It is part of a collaboration with Electro Optic Systems (EOS), a defence and space company, and The Andy Thomas Space Foundation, an organisation advocating for Australia’s space domain.
Applicants were required to submit a short research project proposal, including the potential impacts their study could have on Australia’s space community.
“EOS has long been committed to developing the next generation of space scientists and engineers to ensure the success and sustainability of the space industry in Australia,” said EOS CEO Craig Smith.
“These awards are one way that we try to promote excellence and inclusiveness in STEM studies,” Smith added.
Lauren Fell was the first winner announced, and her proposal was called “Quantum-like Holistic Modelling of Trust Decisions in Mars-Analogue Conditions”.
She said in orbit, there are numerous aspects of trust taking place; whether it's with crew members, ground control, the ground beneath or other surrounding factors.
According to Fell, her research is about applying models of holistic and intuitive thinking that can impact trust decisions in a “high uncertainty, high consequence environment” such as space travel.
The second was Sabrina Slimani from the University of Adelaide, who’s proposal focused on “Using Entangled Photons to Remotely Synchronise Clocks”.
She said synchronising clocks in space is useful for telecommunication networks, accurate timestamping and location positioning.
Deploying clocks with the same time and same rate will further the “security” between ground control and astronauts, Slimani said.
The third winner announced was Skevos Karpathakis, and his proposal was called “Coherent Free Space Optical Communications and Atmospheric Stabilisation System Development”.

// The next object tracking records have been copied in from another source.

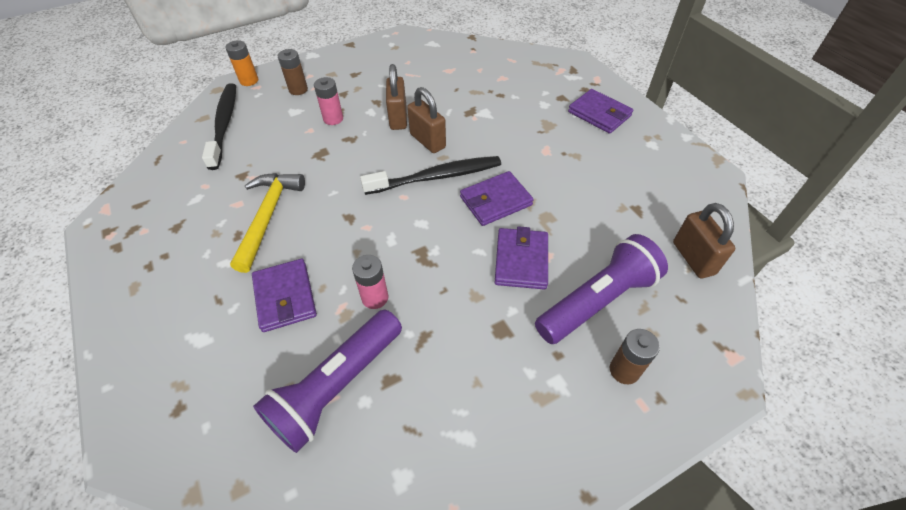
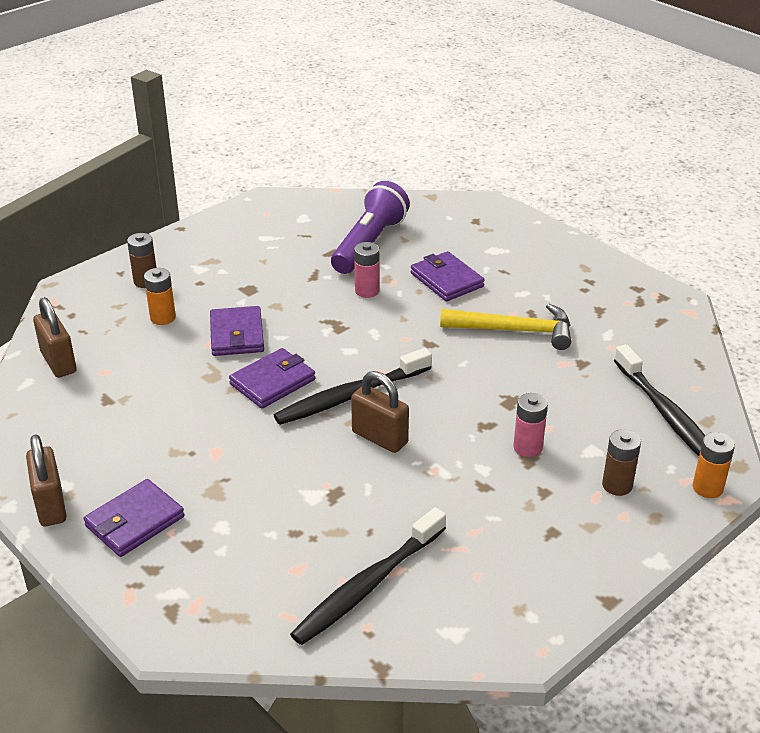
camera: 165 degrees right, 15 degrees down
yellow hammer [230,173,305,273] -> yellow hammer turned 75 degrees counterclockwise [440,304,571,350]
brown padlock [386,64,407,130] -> brown padlock moved to [26,435,66,527]
purple flashlight [535,234,668,344] -> orange battery [144,268,176,325]
purple wallet [568,89,633,134] -> purple wallet turned 75 degrees counterclockwise [84,479,184,557]
none -> black toothbrush [290,507,446,645]

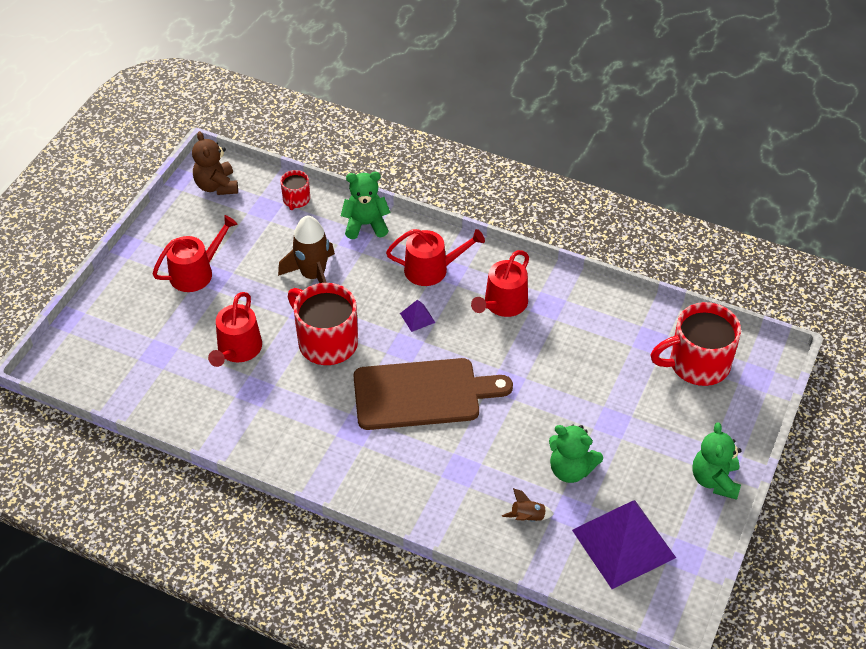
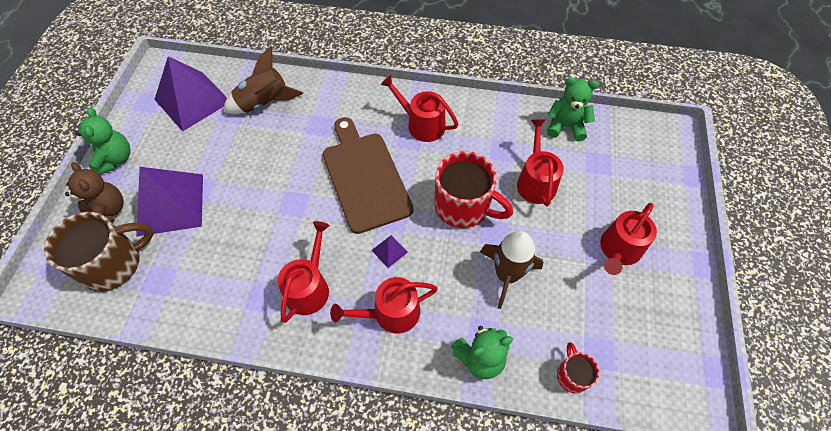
camera: 165 degrees right, 10 degrees up
brown teddy bear [192,131,238,195] -> brown teddy bear moved to [65,162,124,222]
brown cutting board [353,358,513,430] -> brown cutting board turned 90 degrees clockwise [323,117,413,234]
brown rocket [502,488,553,522] -> brown rocket [223,46,303,114], size x2.07
green teddy bear [549,424,603,483] -> green teddy bear moved to [547,77,599,141]
red mug [651,302,741,386] -> brown mug [44,212,154,292]
none -> purple pyramid [136,167,203,237]
none -> red watering can [381,75,458,142]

Optical communications are communications carried on an optical rather than a radio wavelength – which is how astronauts can communicate with Earth.
In NASA's context, optical communications use light to transmit information over long distances by using lasers instead of radio frequencies.
Karpathakis said as the space population grows, optical communications can more efficiently increase bandwidth and data speed in transmitting information back down to Earth.
The last winner announced was Joshua Critchley-Marrows, and his study was called “A Return to the Stars in an Age of Navigation Uncertainty”.
With a team of researchers from the University of Sydney, Critchley-Marrows will “develop and launch a novel, competitive and accessible star tracker platform for small satellite systems”.
He said his PHD was founded on applying the system to the challenges faced with global navigation satellite system’s today – “an alternative to system navigation timing,” Critchley-Marrows added.